Task list
A – Answer these questions using the passage on César:
(i) In what year was the film released?
(ii) In which city does Marius work as a mechanic?
(iii) What does Césariot pose as when he spends time with Marius?
B – In the passage on César, switch "Toulon" to "Nice" and write out the text from "Honoré Panisse is" up to and including "they may be.".

Selected passage
= = = = = = =

César is a 1936 French film, written and directed by Marcel Pagnol. It is the final part of his Marseille trilogy, which began with the film Marius and was followed by Fanny. Unlike the other two films in the trilogy, César was not based on a play by Pagnol, but written directly as a film script. In 1946 Pagnol adapted the script as a stage play.

Plot

Honoré Panisse is dying, cheerfully, with friends, wife, and son at his side. He confesses to the priest in front of his friends; he insists that the doctor be truthful. But, he cannot bring himself to tell his son Césariot that his real father is Marius, the absent son of César, Césariot's godfather. Panisse leaves that to Fanny, the lad's mother. Dissembling that he's off to see a friend, Césariot then seeks Marius, now a mechanic in Toulon. Posing as a journalist, Césariot spends time with Marius and leaves believing tales that Marius is involved in burglary and drug trafficking. Only after the truth comes out can Marius, Fanny, César, and Césariot step beyond the falsehoods, benign though they may be.

= = = = = = =

Stored items
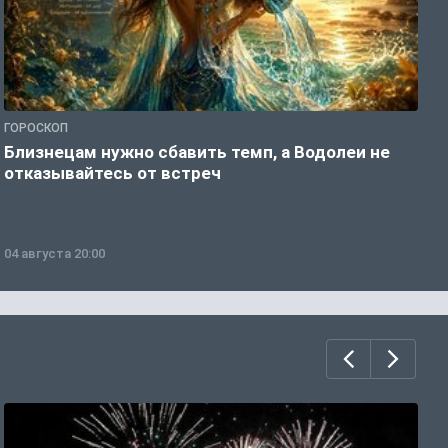
ГОРОСКОП
Г
Близнецам нужно сбавить темп, а Водолеи не
Д
отказывайтесь от встреч
б
04 августа 20:00
0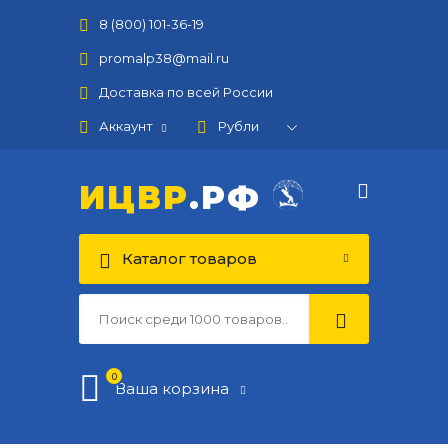
8 (800) 101-36-19
promalp38@mail.ru
Доставка по всей России
Аккаунт
ИЦВР
.РФ
Каталог товаров
0
Ваша корзина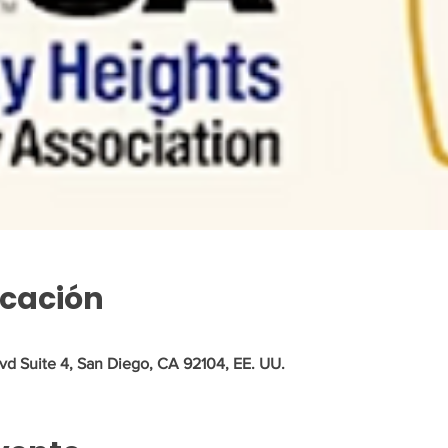
icación
vd Suite 4, San Diego, CA 92104, EE. UU.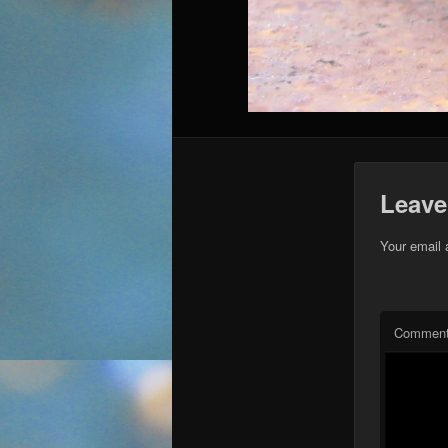
Leave
Your email 
Commen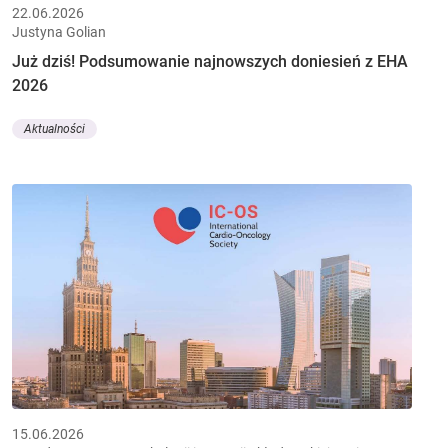
22.06.2026
Justyna Golian
Już dziś! Podsumowanie najnowszych doniesień z EHA
2026
Aktualności
15.06.2026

= = = = = = =

Solved problems
A –
(i) 1936
(ii) Toulon
(iii) A journalist

B –
Honoré Panisse is dying, cheerfully, with friends, wife, and son at his side. He confesses to the priest in front of his friends; he insists that the doctor be truthful. But, he cannot bring himself to tell his son Césariot that his real father is Marius, the absent son of César, Césariot's godfather. Panisse leaves that to Fanny, the lad's mother. Dissembling that he's off to see a friend, Césariot then seeks Marius, now a mechanic in Nice. Posing as a journalist, Césariot spends time with Marius and leaves believing tales that Marius is involved in burglary and drug trafficking. Only after the truth comes out can Marius, Fanny, César, and Césariot step beyond the falsehoods, benign though they may be.